Coward.
Maybe. Probably. But I couldn't make myself regret it.
Elizabeth deserved better than a husband who would spend their entire marriage pretending. She deserved someone who truly wanted her.
That wasn't me. It had never been me.
And now, finally, I'd stopped pretending otherwise.
Time passed. I had no way to measure how much.
I sat in the dark and thought about Elizabeth.
By now, she would know. The ceremony time would have come and gone. Someone would have checked the groom's suite, found it empty, raised the alarm. She would be standing in her wedding dress, surrounded by three hundred guests, waiting for a man who wasn't coming.
I'm sorry. I'm so sorry.
But sorry didn't change anything. Sorry didn't undo the humiliation I had caused her, the scandal I had created, the three hundred guests who'd witnessed the Langford family's perfect second son vanish into thin air.
I thought about her face when she realized I wasn't coming. Confusion first, then worry, then slow dawning horror as the minutes stretched on and the whispers started.
She would hate me. She had every right to hate me.

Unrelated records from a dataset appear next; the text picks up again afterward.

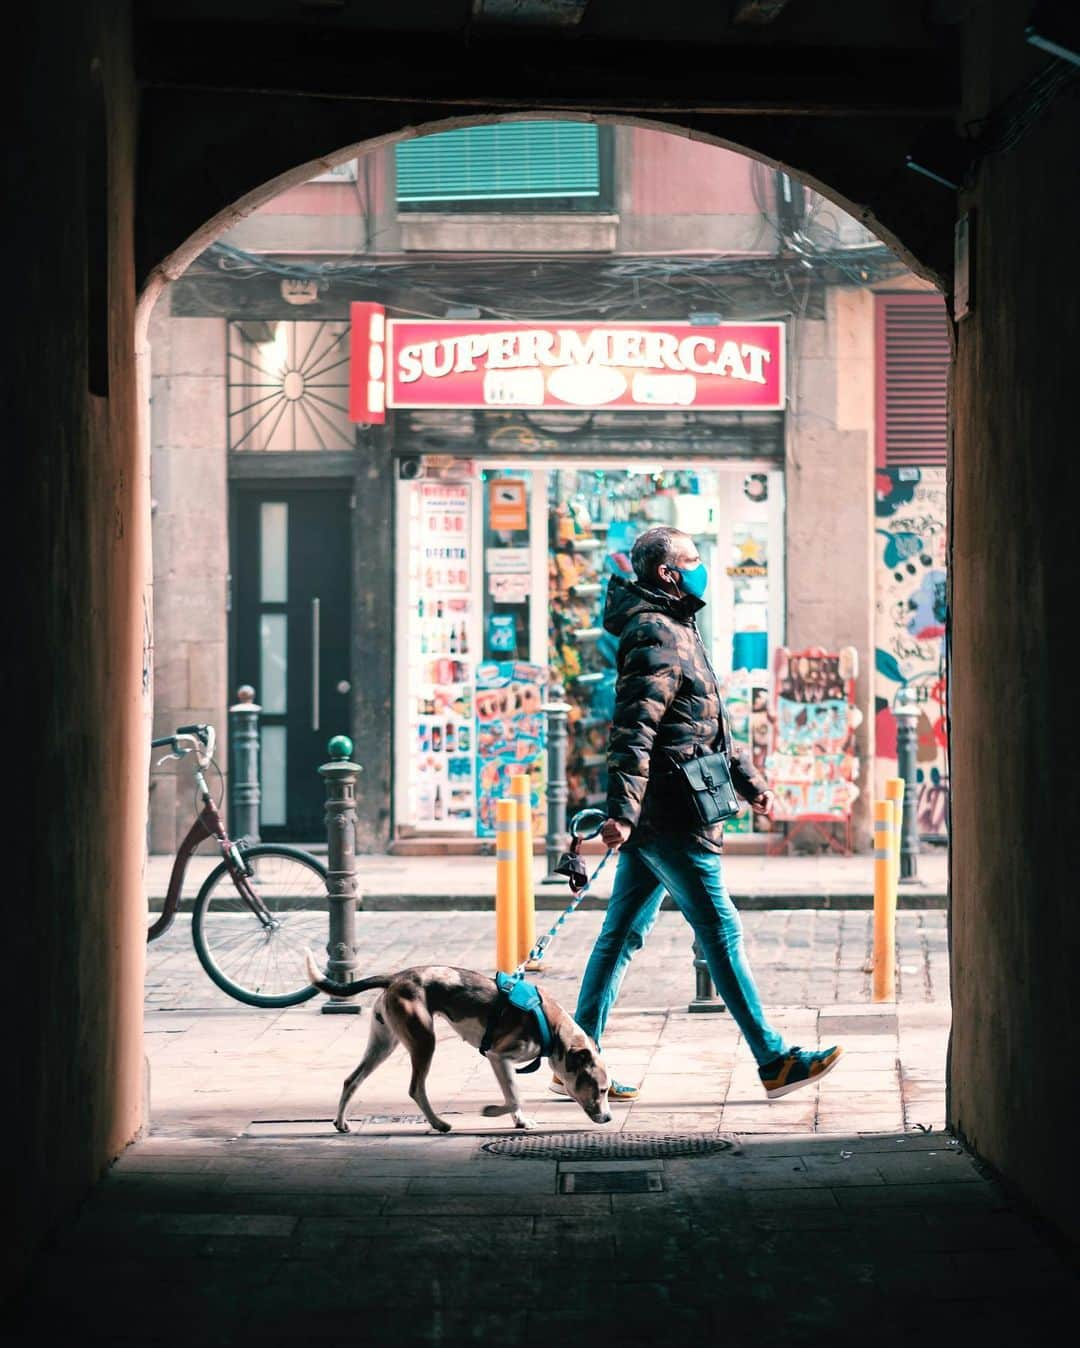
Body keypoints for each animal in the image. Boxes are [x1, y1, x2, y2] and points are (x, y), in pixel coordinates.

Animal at [303, 954, 612, 1132]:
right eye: (601, 1089)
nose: (609, 1119)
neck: (552, 1027)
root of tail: (395, 977)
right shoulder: (499, 1056)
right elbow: (515, 1096)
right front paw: (491, 1111)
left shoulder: (499, 1061)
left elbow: (513, 1095)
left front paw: (520, 1121)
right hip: (424, 1040)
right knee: (415, 1088)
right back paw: (438, 1123)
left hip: (383, 1044)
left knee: (351, 1080)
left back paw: (341, 1122)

But she would also, eventually, be free of me. Free to find someone who could love her the way she deserved. Someone whose heart raced when she walked into a room. Someone who truly wanted to touch her, hold her, be close to her.
I couldn't give her that. I'd known it for months, maybe years. I'd just been too much of a coward to admit it.
Until today.
My mind drifted, exhaustion and shock pulling me under, and I found myself back at the fountain.
Four weeks ago.
The site visit had gone exactly as expected—which was to say, it felt like slow suffocation wrapped in luxury linens.

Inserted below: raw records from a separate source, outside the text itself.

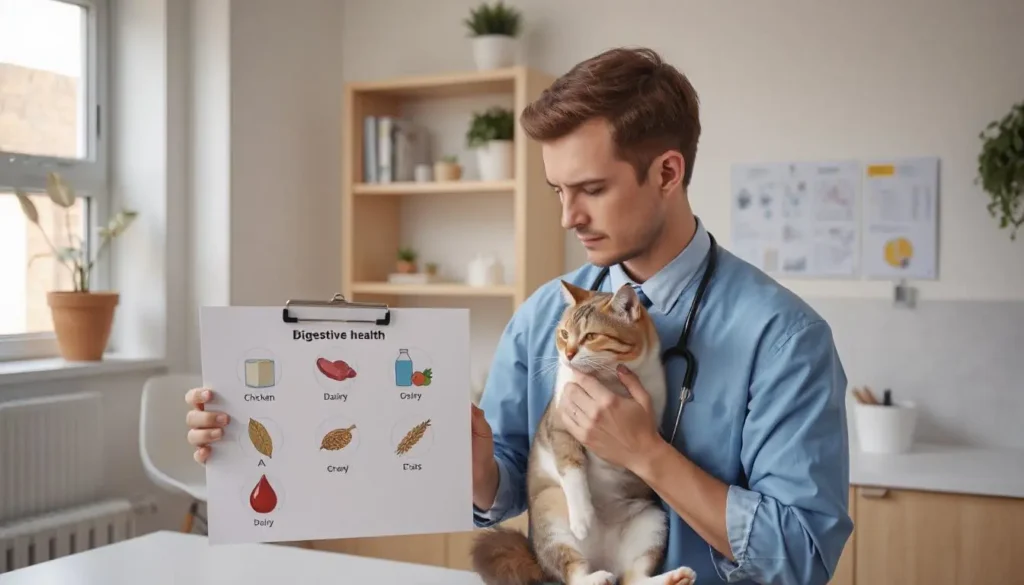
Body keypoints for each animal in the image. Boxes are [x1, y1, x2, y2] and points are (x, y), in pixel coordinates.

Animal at [468, 278, 696, 585]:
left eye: (591, 336)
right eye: (564, 334)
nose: (568, 354)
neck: (608, 381)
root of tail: (605, 559)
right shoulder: (561, 427)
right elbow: (573, 470)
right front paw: (583, 517)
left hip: (652, 521)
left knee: (634, 578)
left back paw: (673, 578)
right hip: (550, 513)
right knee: (575, 574)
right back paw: (596, 575)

I walked through the gardens with Elizabeth on my arm, her hand tucked into my elbow, her perfume sweet and familiar. She pointed out the rose arbor, discussing color schemes with the wedding planner, radiating genuine excitement I couldn't begin to fake.
I nodded in the right places. Smiled when smiles were expected. Played the role of eager groom while my mind drifted somewhere far away.
This is the rest of your life.
The thought had been circling for days, but here, walking through the venue where I would say my vows in four weeks, it landed with crushing weight. This garden. These flowers. This woman beside me. This life that had been chosen for me before I'd ever had a chance to choose for myself.
I was twenty-six years old, and I had never made a decision that was truly mine.
The group moved toward the fountain—an ornate stone structure at the center of the garden, water catching the September sunlight. The wedding planner discussed photo opportunities, sight lines, and the perfect backdrop for the ceremony.
I wasn't listening.
I was watching the water, letting the sound fill my head, trying to drown out the voice that kept whisperingyou can't do this, you can't do this, you can't—
My foot caught on the raised stone edge.
I pitched forward, arms flailing, certain I was about to fall face-first into the fountain.
Then a hand closed around my arm.
The grip was firm—almost bruising—yanking me backward with a force that knocked me completely off balance. Before I could process what was happening, I stumbled into something solid. Someone solid.